Wednesday, February 17, 2010

Uganda's Foreign Legions

Socialist Banner has previously drawn attention to the number of Ugandan's fighting for the interests of the capitalist class in Iraq to escape the effects of capitalism and our attention has once more been drawn to the issue by this article.

An estimated 15,000 Ugandans have been deployed to Iraq by private security and recruitment agencies. The Ugandans protect military bases, airports and oil drills there. Some call it lucrative work. Others call it slavery.

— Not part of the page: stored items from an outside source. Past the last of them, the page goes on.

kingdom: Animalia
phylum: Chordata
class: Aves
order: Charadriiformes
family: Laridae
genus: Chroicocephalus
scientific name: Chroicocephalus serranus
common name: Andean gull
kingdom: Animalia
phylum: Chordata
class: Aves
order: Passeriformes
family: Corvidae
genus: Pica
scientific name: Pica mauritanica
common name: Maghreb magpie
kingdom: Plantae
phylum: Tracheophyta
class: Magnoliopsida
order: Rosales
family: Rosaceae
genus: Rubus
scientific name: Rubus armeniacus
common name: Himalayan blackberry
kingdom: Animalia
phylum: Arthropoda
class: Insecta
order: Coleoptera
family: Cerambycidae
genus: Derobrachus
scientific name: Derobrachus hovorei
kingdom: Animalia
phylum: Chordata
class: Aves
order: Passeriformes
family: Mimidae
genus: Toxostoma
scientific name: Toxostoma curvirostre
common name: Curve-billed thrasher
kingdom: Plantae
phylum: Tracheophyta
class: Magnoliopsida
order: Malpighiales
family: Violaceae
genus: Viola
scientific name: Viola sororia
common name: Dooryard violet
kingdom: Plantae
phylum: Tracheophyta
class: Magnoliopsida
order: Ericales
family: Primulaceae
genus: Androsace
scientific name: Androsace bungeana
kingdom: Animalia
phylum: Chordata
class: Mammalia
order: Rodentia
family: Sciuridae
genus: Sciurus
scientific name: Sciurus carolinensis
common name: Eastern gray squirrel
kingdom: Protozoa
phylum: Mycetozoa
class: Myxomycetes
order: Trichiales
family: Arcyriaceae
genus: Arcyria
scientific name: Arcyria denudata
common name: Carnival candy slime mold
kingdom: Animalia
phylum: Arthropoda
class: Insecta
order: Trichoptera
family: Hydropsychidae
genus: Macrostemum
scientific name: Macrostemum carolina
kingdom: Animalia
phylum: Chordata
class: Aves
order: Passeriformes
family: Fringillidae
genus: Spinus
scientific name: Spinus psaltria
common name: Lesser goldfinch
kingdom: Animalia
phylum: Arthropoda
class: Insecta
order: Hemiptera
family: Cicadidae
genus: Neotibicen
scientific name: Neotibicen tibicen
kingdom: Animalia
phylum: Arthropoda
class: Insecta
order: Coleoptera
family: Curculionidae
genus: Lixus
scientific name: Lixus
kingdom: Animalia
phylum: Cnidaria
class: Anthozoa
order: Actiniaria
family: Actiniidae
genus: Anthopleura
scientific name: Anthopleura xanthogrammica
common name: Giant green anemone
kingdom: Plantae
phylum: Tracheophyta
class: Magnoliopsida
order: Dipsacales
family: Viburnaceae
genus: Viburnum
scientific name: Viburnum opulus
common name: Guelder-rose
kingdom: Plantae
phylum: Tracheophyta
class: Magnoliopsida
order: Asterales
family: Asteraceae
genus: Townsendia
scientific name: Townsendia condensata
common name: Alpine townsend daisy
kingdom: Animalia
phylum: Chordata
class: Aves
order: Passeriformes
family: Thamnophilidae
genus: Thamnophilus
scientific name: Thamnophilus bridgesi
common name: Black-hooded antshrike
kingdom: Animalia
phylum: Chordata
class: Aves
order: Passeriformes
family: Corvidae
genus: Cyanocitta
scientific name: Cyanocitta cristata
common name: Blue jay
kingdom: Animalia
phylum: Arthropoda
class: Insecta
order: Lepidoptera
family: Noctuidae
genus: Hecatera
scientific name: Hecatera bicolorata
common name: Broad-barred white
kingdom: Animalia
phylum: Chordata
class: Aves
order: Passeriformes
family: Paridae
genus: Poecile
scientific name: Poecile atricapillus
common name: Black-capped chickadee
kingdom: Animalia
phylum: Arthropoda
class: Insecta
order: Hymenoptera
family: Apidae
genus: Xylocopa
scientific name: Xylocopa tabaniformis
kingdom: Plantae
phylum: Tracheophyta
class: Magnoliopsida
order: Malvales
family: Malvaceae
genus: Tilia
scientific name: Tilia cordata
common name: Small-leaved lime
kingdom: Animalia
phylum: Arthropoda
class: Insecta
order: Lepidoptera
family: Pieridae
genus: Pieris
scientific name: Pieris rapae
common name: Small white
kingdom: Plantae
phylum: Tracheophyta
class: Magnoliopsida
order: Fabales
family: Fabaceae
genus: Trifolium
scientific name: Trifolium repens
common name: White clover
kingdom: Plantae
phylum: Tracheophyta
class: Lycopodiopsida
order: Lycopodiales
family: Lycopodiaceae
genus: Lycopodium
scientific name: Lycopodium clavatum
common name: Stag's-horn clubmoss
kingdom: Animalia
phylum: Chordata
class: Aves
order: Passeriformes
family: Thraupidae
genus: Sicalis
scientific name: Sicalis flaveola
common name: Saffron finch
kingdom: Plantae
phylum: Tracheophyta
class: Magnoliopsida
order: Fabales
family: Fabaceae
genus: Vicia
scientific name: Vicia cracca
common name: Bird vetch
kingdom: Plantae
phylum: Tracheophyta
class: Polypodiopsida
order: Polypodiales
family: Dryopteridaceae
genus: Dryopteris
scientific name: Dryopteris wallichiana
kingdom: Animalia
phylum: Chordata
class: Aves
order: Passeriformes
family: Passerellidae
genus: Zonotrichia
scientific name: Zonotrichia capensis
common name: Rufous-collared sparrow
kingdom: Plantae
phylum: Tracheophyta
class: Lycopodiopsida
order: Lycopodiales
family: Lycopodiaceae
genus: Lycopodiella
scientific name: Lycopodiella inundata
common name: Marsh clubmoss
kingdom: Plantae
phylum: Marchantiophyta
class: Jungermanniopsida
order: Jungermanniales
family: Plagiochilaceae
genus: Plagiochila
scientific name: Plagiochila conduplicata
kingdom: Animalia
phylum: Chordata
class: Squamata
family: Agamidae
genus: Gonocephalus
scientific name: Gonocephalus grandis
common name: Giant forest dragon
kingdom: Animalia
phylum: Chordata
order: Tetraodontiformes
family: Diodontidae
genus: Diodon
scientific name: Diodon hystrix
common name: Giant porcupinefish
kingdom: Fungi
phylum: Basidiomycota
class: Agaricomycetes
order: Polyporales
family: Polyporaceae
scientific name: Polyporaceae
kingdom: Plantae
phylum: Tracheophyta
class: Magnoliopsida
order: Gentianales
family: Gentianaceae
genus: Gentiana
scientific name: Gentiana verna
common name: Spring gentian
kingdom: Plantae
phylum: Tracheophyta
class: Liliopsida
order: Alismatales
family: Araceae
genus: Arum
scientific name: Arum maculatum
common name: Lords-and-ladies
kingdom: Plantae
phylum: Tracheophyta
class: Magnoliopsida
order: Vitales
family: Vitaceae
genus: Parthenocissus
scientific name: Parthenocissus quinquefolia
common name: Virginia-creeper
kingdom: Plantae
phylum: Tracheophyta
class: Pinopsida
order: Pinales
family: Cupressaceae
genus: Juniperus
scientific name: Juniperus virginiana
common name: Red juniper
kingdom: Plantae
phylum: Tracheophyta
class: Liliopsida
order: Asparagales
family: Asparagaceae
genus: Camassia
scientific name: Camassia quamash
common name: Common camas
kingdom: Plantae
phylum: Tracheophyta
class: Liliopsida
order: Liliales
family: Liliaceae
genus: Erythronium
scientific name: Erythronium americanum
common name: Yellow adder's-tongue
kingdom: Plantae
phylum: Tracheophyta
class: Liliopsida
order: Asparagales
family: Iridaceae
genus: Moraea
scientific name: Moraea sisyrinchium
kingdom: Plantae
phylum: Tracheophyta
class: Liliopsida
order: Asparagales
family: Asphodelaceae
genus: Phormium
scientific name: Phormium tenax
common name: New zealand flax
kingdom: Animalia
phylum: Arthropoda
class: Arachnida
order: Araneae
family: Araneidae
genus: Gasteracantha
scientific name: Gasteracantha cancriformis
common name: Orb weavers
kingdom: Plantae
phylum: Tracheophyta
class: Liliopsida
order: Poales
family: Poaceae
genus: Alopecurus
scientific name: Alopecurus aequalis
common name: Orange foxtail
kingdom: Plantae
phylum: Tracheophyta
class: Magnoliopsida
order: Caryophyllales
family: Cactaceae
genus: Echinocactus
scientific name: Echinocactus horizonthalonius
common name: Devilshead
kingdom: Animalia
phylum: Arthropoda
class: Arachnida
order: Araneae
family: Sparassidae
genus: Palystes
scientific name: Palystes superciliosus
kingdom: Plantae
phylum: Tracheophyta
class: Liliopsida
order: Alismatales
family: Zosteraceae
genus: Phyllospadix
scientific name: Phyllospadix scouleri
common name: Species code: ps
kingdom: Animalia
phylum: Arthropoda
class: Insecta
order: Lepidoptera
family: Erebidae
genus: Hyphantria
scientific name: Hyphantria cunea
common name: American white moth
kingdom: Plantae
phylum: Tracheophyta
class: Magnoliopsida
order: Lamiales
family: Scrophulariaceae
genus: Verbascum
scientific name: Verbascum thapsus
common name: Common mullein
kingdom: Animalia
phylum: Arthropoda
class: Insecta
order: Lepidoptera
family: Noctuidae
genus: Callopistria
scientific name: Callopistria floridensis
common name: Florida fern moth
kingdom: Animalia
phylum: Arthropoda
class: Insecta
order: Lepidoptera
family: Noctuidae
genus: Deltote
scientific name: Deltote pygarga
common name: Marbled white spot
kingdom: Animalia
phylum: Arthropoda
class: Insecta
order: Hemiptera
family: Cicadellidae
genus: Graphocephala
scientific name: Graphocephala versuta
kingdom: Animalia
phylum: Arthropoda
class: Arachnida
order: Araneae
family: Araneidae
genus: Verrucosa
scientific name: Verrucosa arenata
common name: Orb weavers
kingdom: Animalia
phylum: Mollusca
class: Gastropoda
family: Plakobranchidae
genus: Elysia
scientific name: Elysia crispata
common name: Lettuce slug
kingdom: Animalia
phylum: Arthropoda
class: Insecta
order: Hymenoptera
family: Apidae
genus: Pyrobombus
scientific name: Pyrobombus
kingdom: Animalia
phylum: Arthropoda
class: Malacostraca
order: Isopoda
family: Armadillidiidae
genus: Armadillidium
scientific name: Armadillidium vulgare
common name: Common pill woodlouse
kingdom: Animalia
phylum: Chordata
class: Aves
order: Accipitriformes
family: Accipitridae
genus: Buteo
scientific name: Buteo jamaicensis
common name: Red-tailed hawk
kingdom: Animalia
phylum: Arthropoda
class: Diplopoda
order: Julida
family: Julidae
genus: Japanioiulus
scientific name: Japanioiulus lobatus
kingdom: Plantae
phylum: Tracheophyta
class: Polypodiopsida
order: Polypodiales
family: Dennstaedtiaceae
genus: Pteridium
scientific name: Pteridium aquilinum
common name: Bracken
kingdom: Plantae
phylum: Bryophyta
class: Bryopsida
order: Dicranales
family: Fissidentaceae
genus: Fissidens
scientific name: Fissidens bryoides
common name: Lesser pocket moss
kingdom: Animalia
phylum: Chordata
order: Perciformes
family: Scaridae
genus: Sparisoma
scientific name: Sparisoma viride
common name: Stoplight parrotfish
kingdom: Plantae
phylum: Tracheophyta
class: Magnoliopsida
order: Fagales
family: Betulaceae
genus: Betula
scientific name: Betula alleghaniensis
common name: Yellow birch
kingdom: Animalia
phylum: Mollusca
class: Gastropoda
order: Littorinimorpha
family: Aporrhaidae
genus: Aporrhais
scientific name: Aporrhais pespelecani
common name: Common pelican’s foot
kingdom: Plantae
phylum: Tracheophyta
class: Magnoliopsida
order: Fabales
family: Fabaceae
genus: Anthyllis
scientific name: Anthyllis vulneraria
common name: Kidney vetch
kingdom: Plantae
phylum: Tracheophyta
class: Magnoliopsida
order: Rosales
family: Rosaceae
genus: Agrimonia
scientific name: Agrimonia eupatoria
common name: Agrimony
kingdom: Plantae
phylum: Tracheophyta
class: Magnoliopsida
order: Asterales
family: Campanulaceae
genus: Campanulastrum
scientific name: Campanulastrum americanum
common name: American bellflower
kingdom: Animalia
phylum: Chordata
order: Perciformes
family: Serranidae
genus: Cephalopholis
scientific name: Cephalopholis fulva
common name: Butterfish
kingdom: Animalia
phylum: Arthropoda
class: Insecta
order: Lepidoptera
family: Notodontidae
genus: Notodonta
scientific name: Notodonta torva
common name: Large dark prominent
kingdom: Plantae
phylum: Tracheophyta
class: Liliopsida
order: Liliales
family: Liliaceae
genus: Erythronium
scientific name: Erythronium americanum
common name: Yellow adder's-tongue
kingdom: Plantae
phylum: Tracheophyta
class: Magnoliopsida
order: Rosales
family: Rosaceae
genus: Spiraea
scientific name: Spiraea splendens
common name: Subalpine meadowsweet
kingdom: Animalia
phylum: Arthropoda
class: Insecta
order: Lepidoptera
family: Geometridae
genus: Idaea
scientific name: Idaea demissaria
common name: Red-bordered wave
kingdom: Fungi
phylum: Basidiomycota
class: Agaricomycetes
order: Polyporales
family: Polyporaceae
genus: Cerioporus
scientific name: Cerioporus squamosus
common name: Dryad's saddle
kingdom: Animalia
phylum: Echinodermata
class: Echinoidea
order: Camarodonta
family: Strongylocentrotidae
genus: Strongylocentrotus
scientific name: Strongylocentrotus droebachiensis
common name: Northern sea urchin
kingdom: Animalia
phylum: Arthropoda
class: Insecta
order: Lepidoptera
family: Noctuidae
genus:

The driving force behind the massive recruitment of Ugandans is the creeping privatisation of war. A trend catalysed by the British-American invasion of Iraq in 2003. The incessant search for affordable cleaners, mechanics and security guards has led the Americans to Africa, which has a surplus of labour and a weak job market. Widespread military experience makes Uganda all the more suitable as a recruitment area. Moreover, many inhabitants of the former British colony speak decent English and Uganda is a military ally of the US. Ugandans are scrambling to get jobs in Iraq, even though the salaries are constantly being reduced and the work environment is anything but pleasant.

“Ugandans are exploited in Iraq. This is modern day slavery,” said Gideon Tusigye deployed to Iraq in 2006 and 2007 as an army physician.

Sam Lyomoki, a member of parliament who has long been a champion of employees’ rights, called for an inquiry into the maltreatment of Ugandans in Iraq said “They [the recruitment agencies] lie,” said Lyomoki. “These companies, which are often politically connected, are looking to turn a profit at the expense of Ugandans.”

Askar Security Services, which has deployed 5,000 soldiers, is run by the sister-in-law of general Salim Saleh, who is the brother and military advisor of the Ugandan president Yoweri Museveni. Mwesigwa Rukutana, who was minister of employment until last year, owned a company that recruited Ugandans for work in Iraq. Rukutana is now minister of higher education.

Recruitment agencies currently have their eye on Afghanistan, which they hope will provide them with new business once Americans withdraw from Iraq.